Kissing Frogs - A Rant About My Sexual Orientation

Kissing Frogs - A Rant About My Sexual Orientation

I deserve an Oscar for every romantic encounter I've ever had with a boy. I was so good, I even convinced myself I was attracted to them.

Part of me doesn't want to write this post, because I'm hesitant to feed into the stereotype that bisexual people are just confused about their sexuality. But I always promised myself that I'd be true and honest on this blog, and this is my reality. So to the bisexual community: I'm sorry. Not all bisexual people are questioning, I just happen to be.

I don't know what it is that makes me want to be attracted to these boys. Maybe it's a little bit of loneliness. Maybe it's just a subconscious desire to be normal in our heterosexual, romance-obsessed society. I don't know, but my point is that I've gotten good at reading it in a boy's eye when he's attracted to me. I don't think I've been wrong yet. And as soon as I notice that, that little gleam of interest in eyes that I found only plain and ordinary a moment ago, all of a sudden I'm no longer myself. Instead, I've transformed into this foreign stereotype of the stupid little girl who giggles and blushes and flirts - even though, deep down, I mean none of it. It's a performance - one I don't mean to put on, but one that always seems to find its way to the surface nonetheless.

Inside, I don't feel anything for them, and when I first started putting on the performance in high school, I thought that that was normal. I figured that the books and movies had exaggerated what it was to be attracted to someone. There were no butterflies in my stomach, no caught breaths when his hand brushed mine, no feelings of excitement when he promised to see me again, and I just accepted that that was what real life was like. That is, until I was sixteen, when all of that surfaced for a girl in my drama class with eyes as grey as the moon and an excitement for life like none I had ever seen before.

But she was different, I told myself - I knew her well. I must have been in love with her, while I hadn't had the time to get to know these boys intimately enough. So when she was gone and the boys returned, I took up the performance again, never really noticing that I didn't quite felt the same way about the boys I flirted with as I did about the girls I flirted with.

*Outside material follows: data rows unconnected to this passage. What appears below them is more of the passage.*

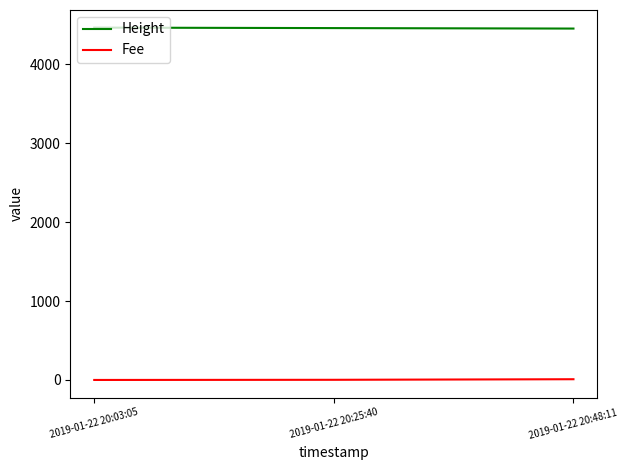

At how many categories does at least one series exceed 651?

3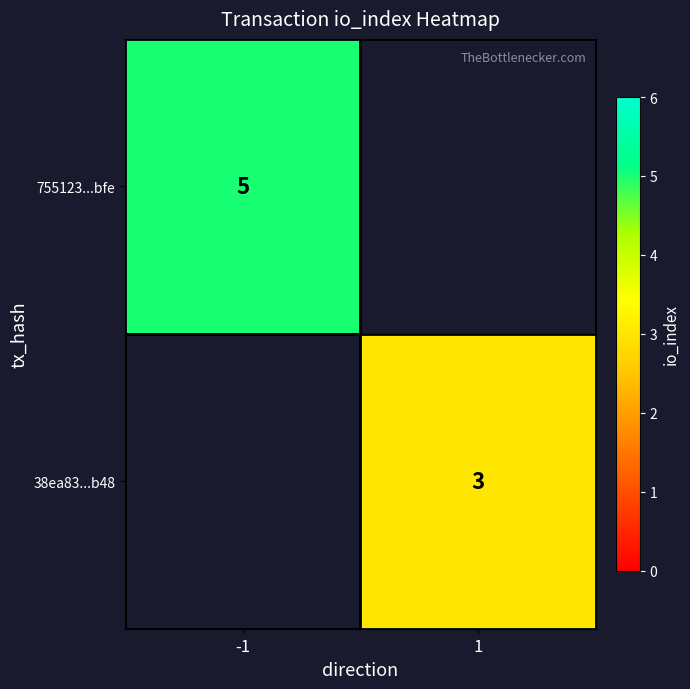

True or false: 38ea83...b48 has a value of 3 at 1.

True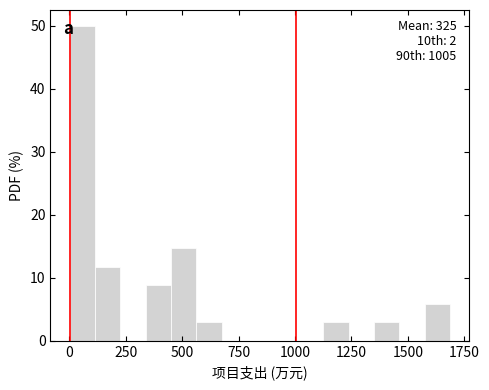

Read against the x-axis, roughly where is the centre of the tallest bar?

50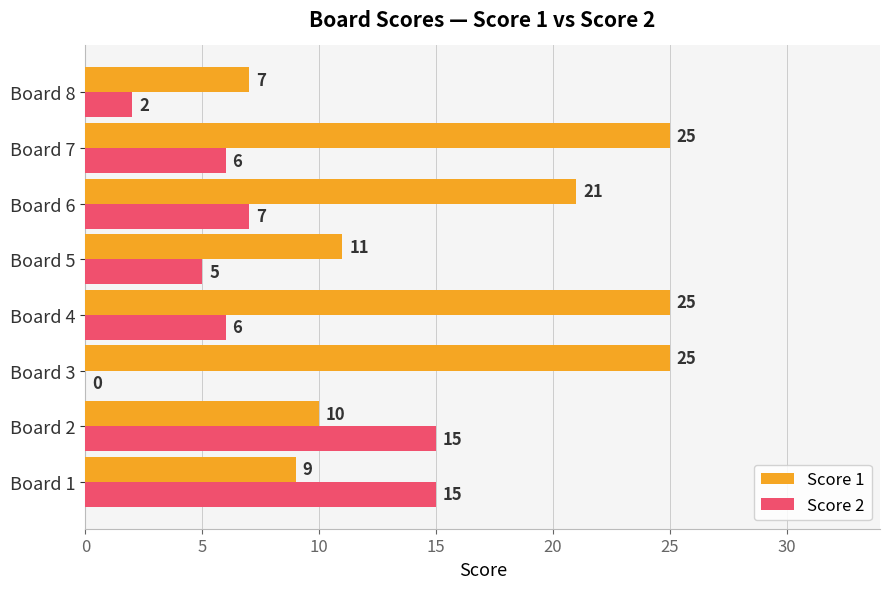

What is the sum of the Score 2 values at Board 3 and Board 5?

5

I cried after my first kiss with a boy. He didn't really do anything out of the ordinary, but still, after we parted ways, I felt disgust filling me so deeply that I wanted to scream. I went home immediately, scrubbing hard at my lips with soap so that I could wipe away the memory of his mouth. I hated myself for it, because that was the first time that I recognized the performance for what it was. I had never been attracted to him. I had never wanted him to kiss me. I had told myself that I was attracted to him because... because why? Because he was attracted to me? Because I wanted to be attracted to him? Why would I want that, when in retrospect, he wasn't even cute?

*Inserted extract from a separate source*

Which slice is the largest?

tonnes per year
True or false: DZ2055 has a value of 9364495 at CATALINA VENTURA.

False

My performance has often forced me to play the role of the bitch, of the friendzoning harpie who leads boys on and then abandons them when they try to make a move. I've never let things get farther than a single kiss, because to be honest, every touch of a man's lips that I've experienced so far has disgusted me, and it isn't their fault. To be honest, I don't know whose fault it is. God's, for making me this way? Society's, for making me so desperate to find a man that I'm willing to lie to myself to do it? My own, for failing to recognize all of this in time?

And I am attracted to men, I think. I wouldn't know from personal experience, but I stand by the belief that David Bowie was one of the most attractive human beings to ever walk this planet - and Tim Curry, too, I'd say. But is a school-girl crush on a couple of male celebrities who I'll never meet enough? And what does it mean about me? Does it mean that I'm bisexual with a (strong) preference for girls, and I just have't met the right man yet? I know that that statement has a bad connotation within the feminine queer community, but it honestly wouldn't shock me if it was true in my personal case - I'm a quiet girl who hasn't exactly been actively searching for a relationship. I'm still young and I've had other things on my mind - most of my romantic encounters have been with people who had just stumbled upon my path, for one reason or another. So it could be true, for all I know.

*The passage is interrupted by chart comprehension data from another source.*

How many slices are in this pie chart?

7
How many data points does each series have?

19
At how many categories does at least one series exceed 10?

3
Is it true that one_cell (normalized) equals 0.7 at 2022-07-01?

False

Or am I a lesbian, one who only thinks she's attracted to men because heteronormativity is a bitch and because I only really have my own experience of attraction to draw from here. I can't exactly ask other people how they feel about the gender they aren't attracted to, and even if I did, would they know how to explain it? It doesn't seem like something that other people really think about very often, and I envy them for that. "Yeah, I tried being bisexual in high school," says the boy I met at some dumb party when he learns that I identify as bisexual. "I made out with my best friend, and he came out as gay later, but I didn't."

But how did you know from just one experience, I want to ask him, but hesitate to because, really, what do I know about sexuality? I've had multiple experiences with men that have left me feeling shamed and disgusted, and yet I still don't know for sure. What will it take for me to understand? How many frogs do I need to kiss before I learn whether or not I'm the frog princess?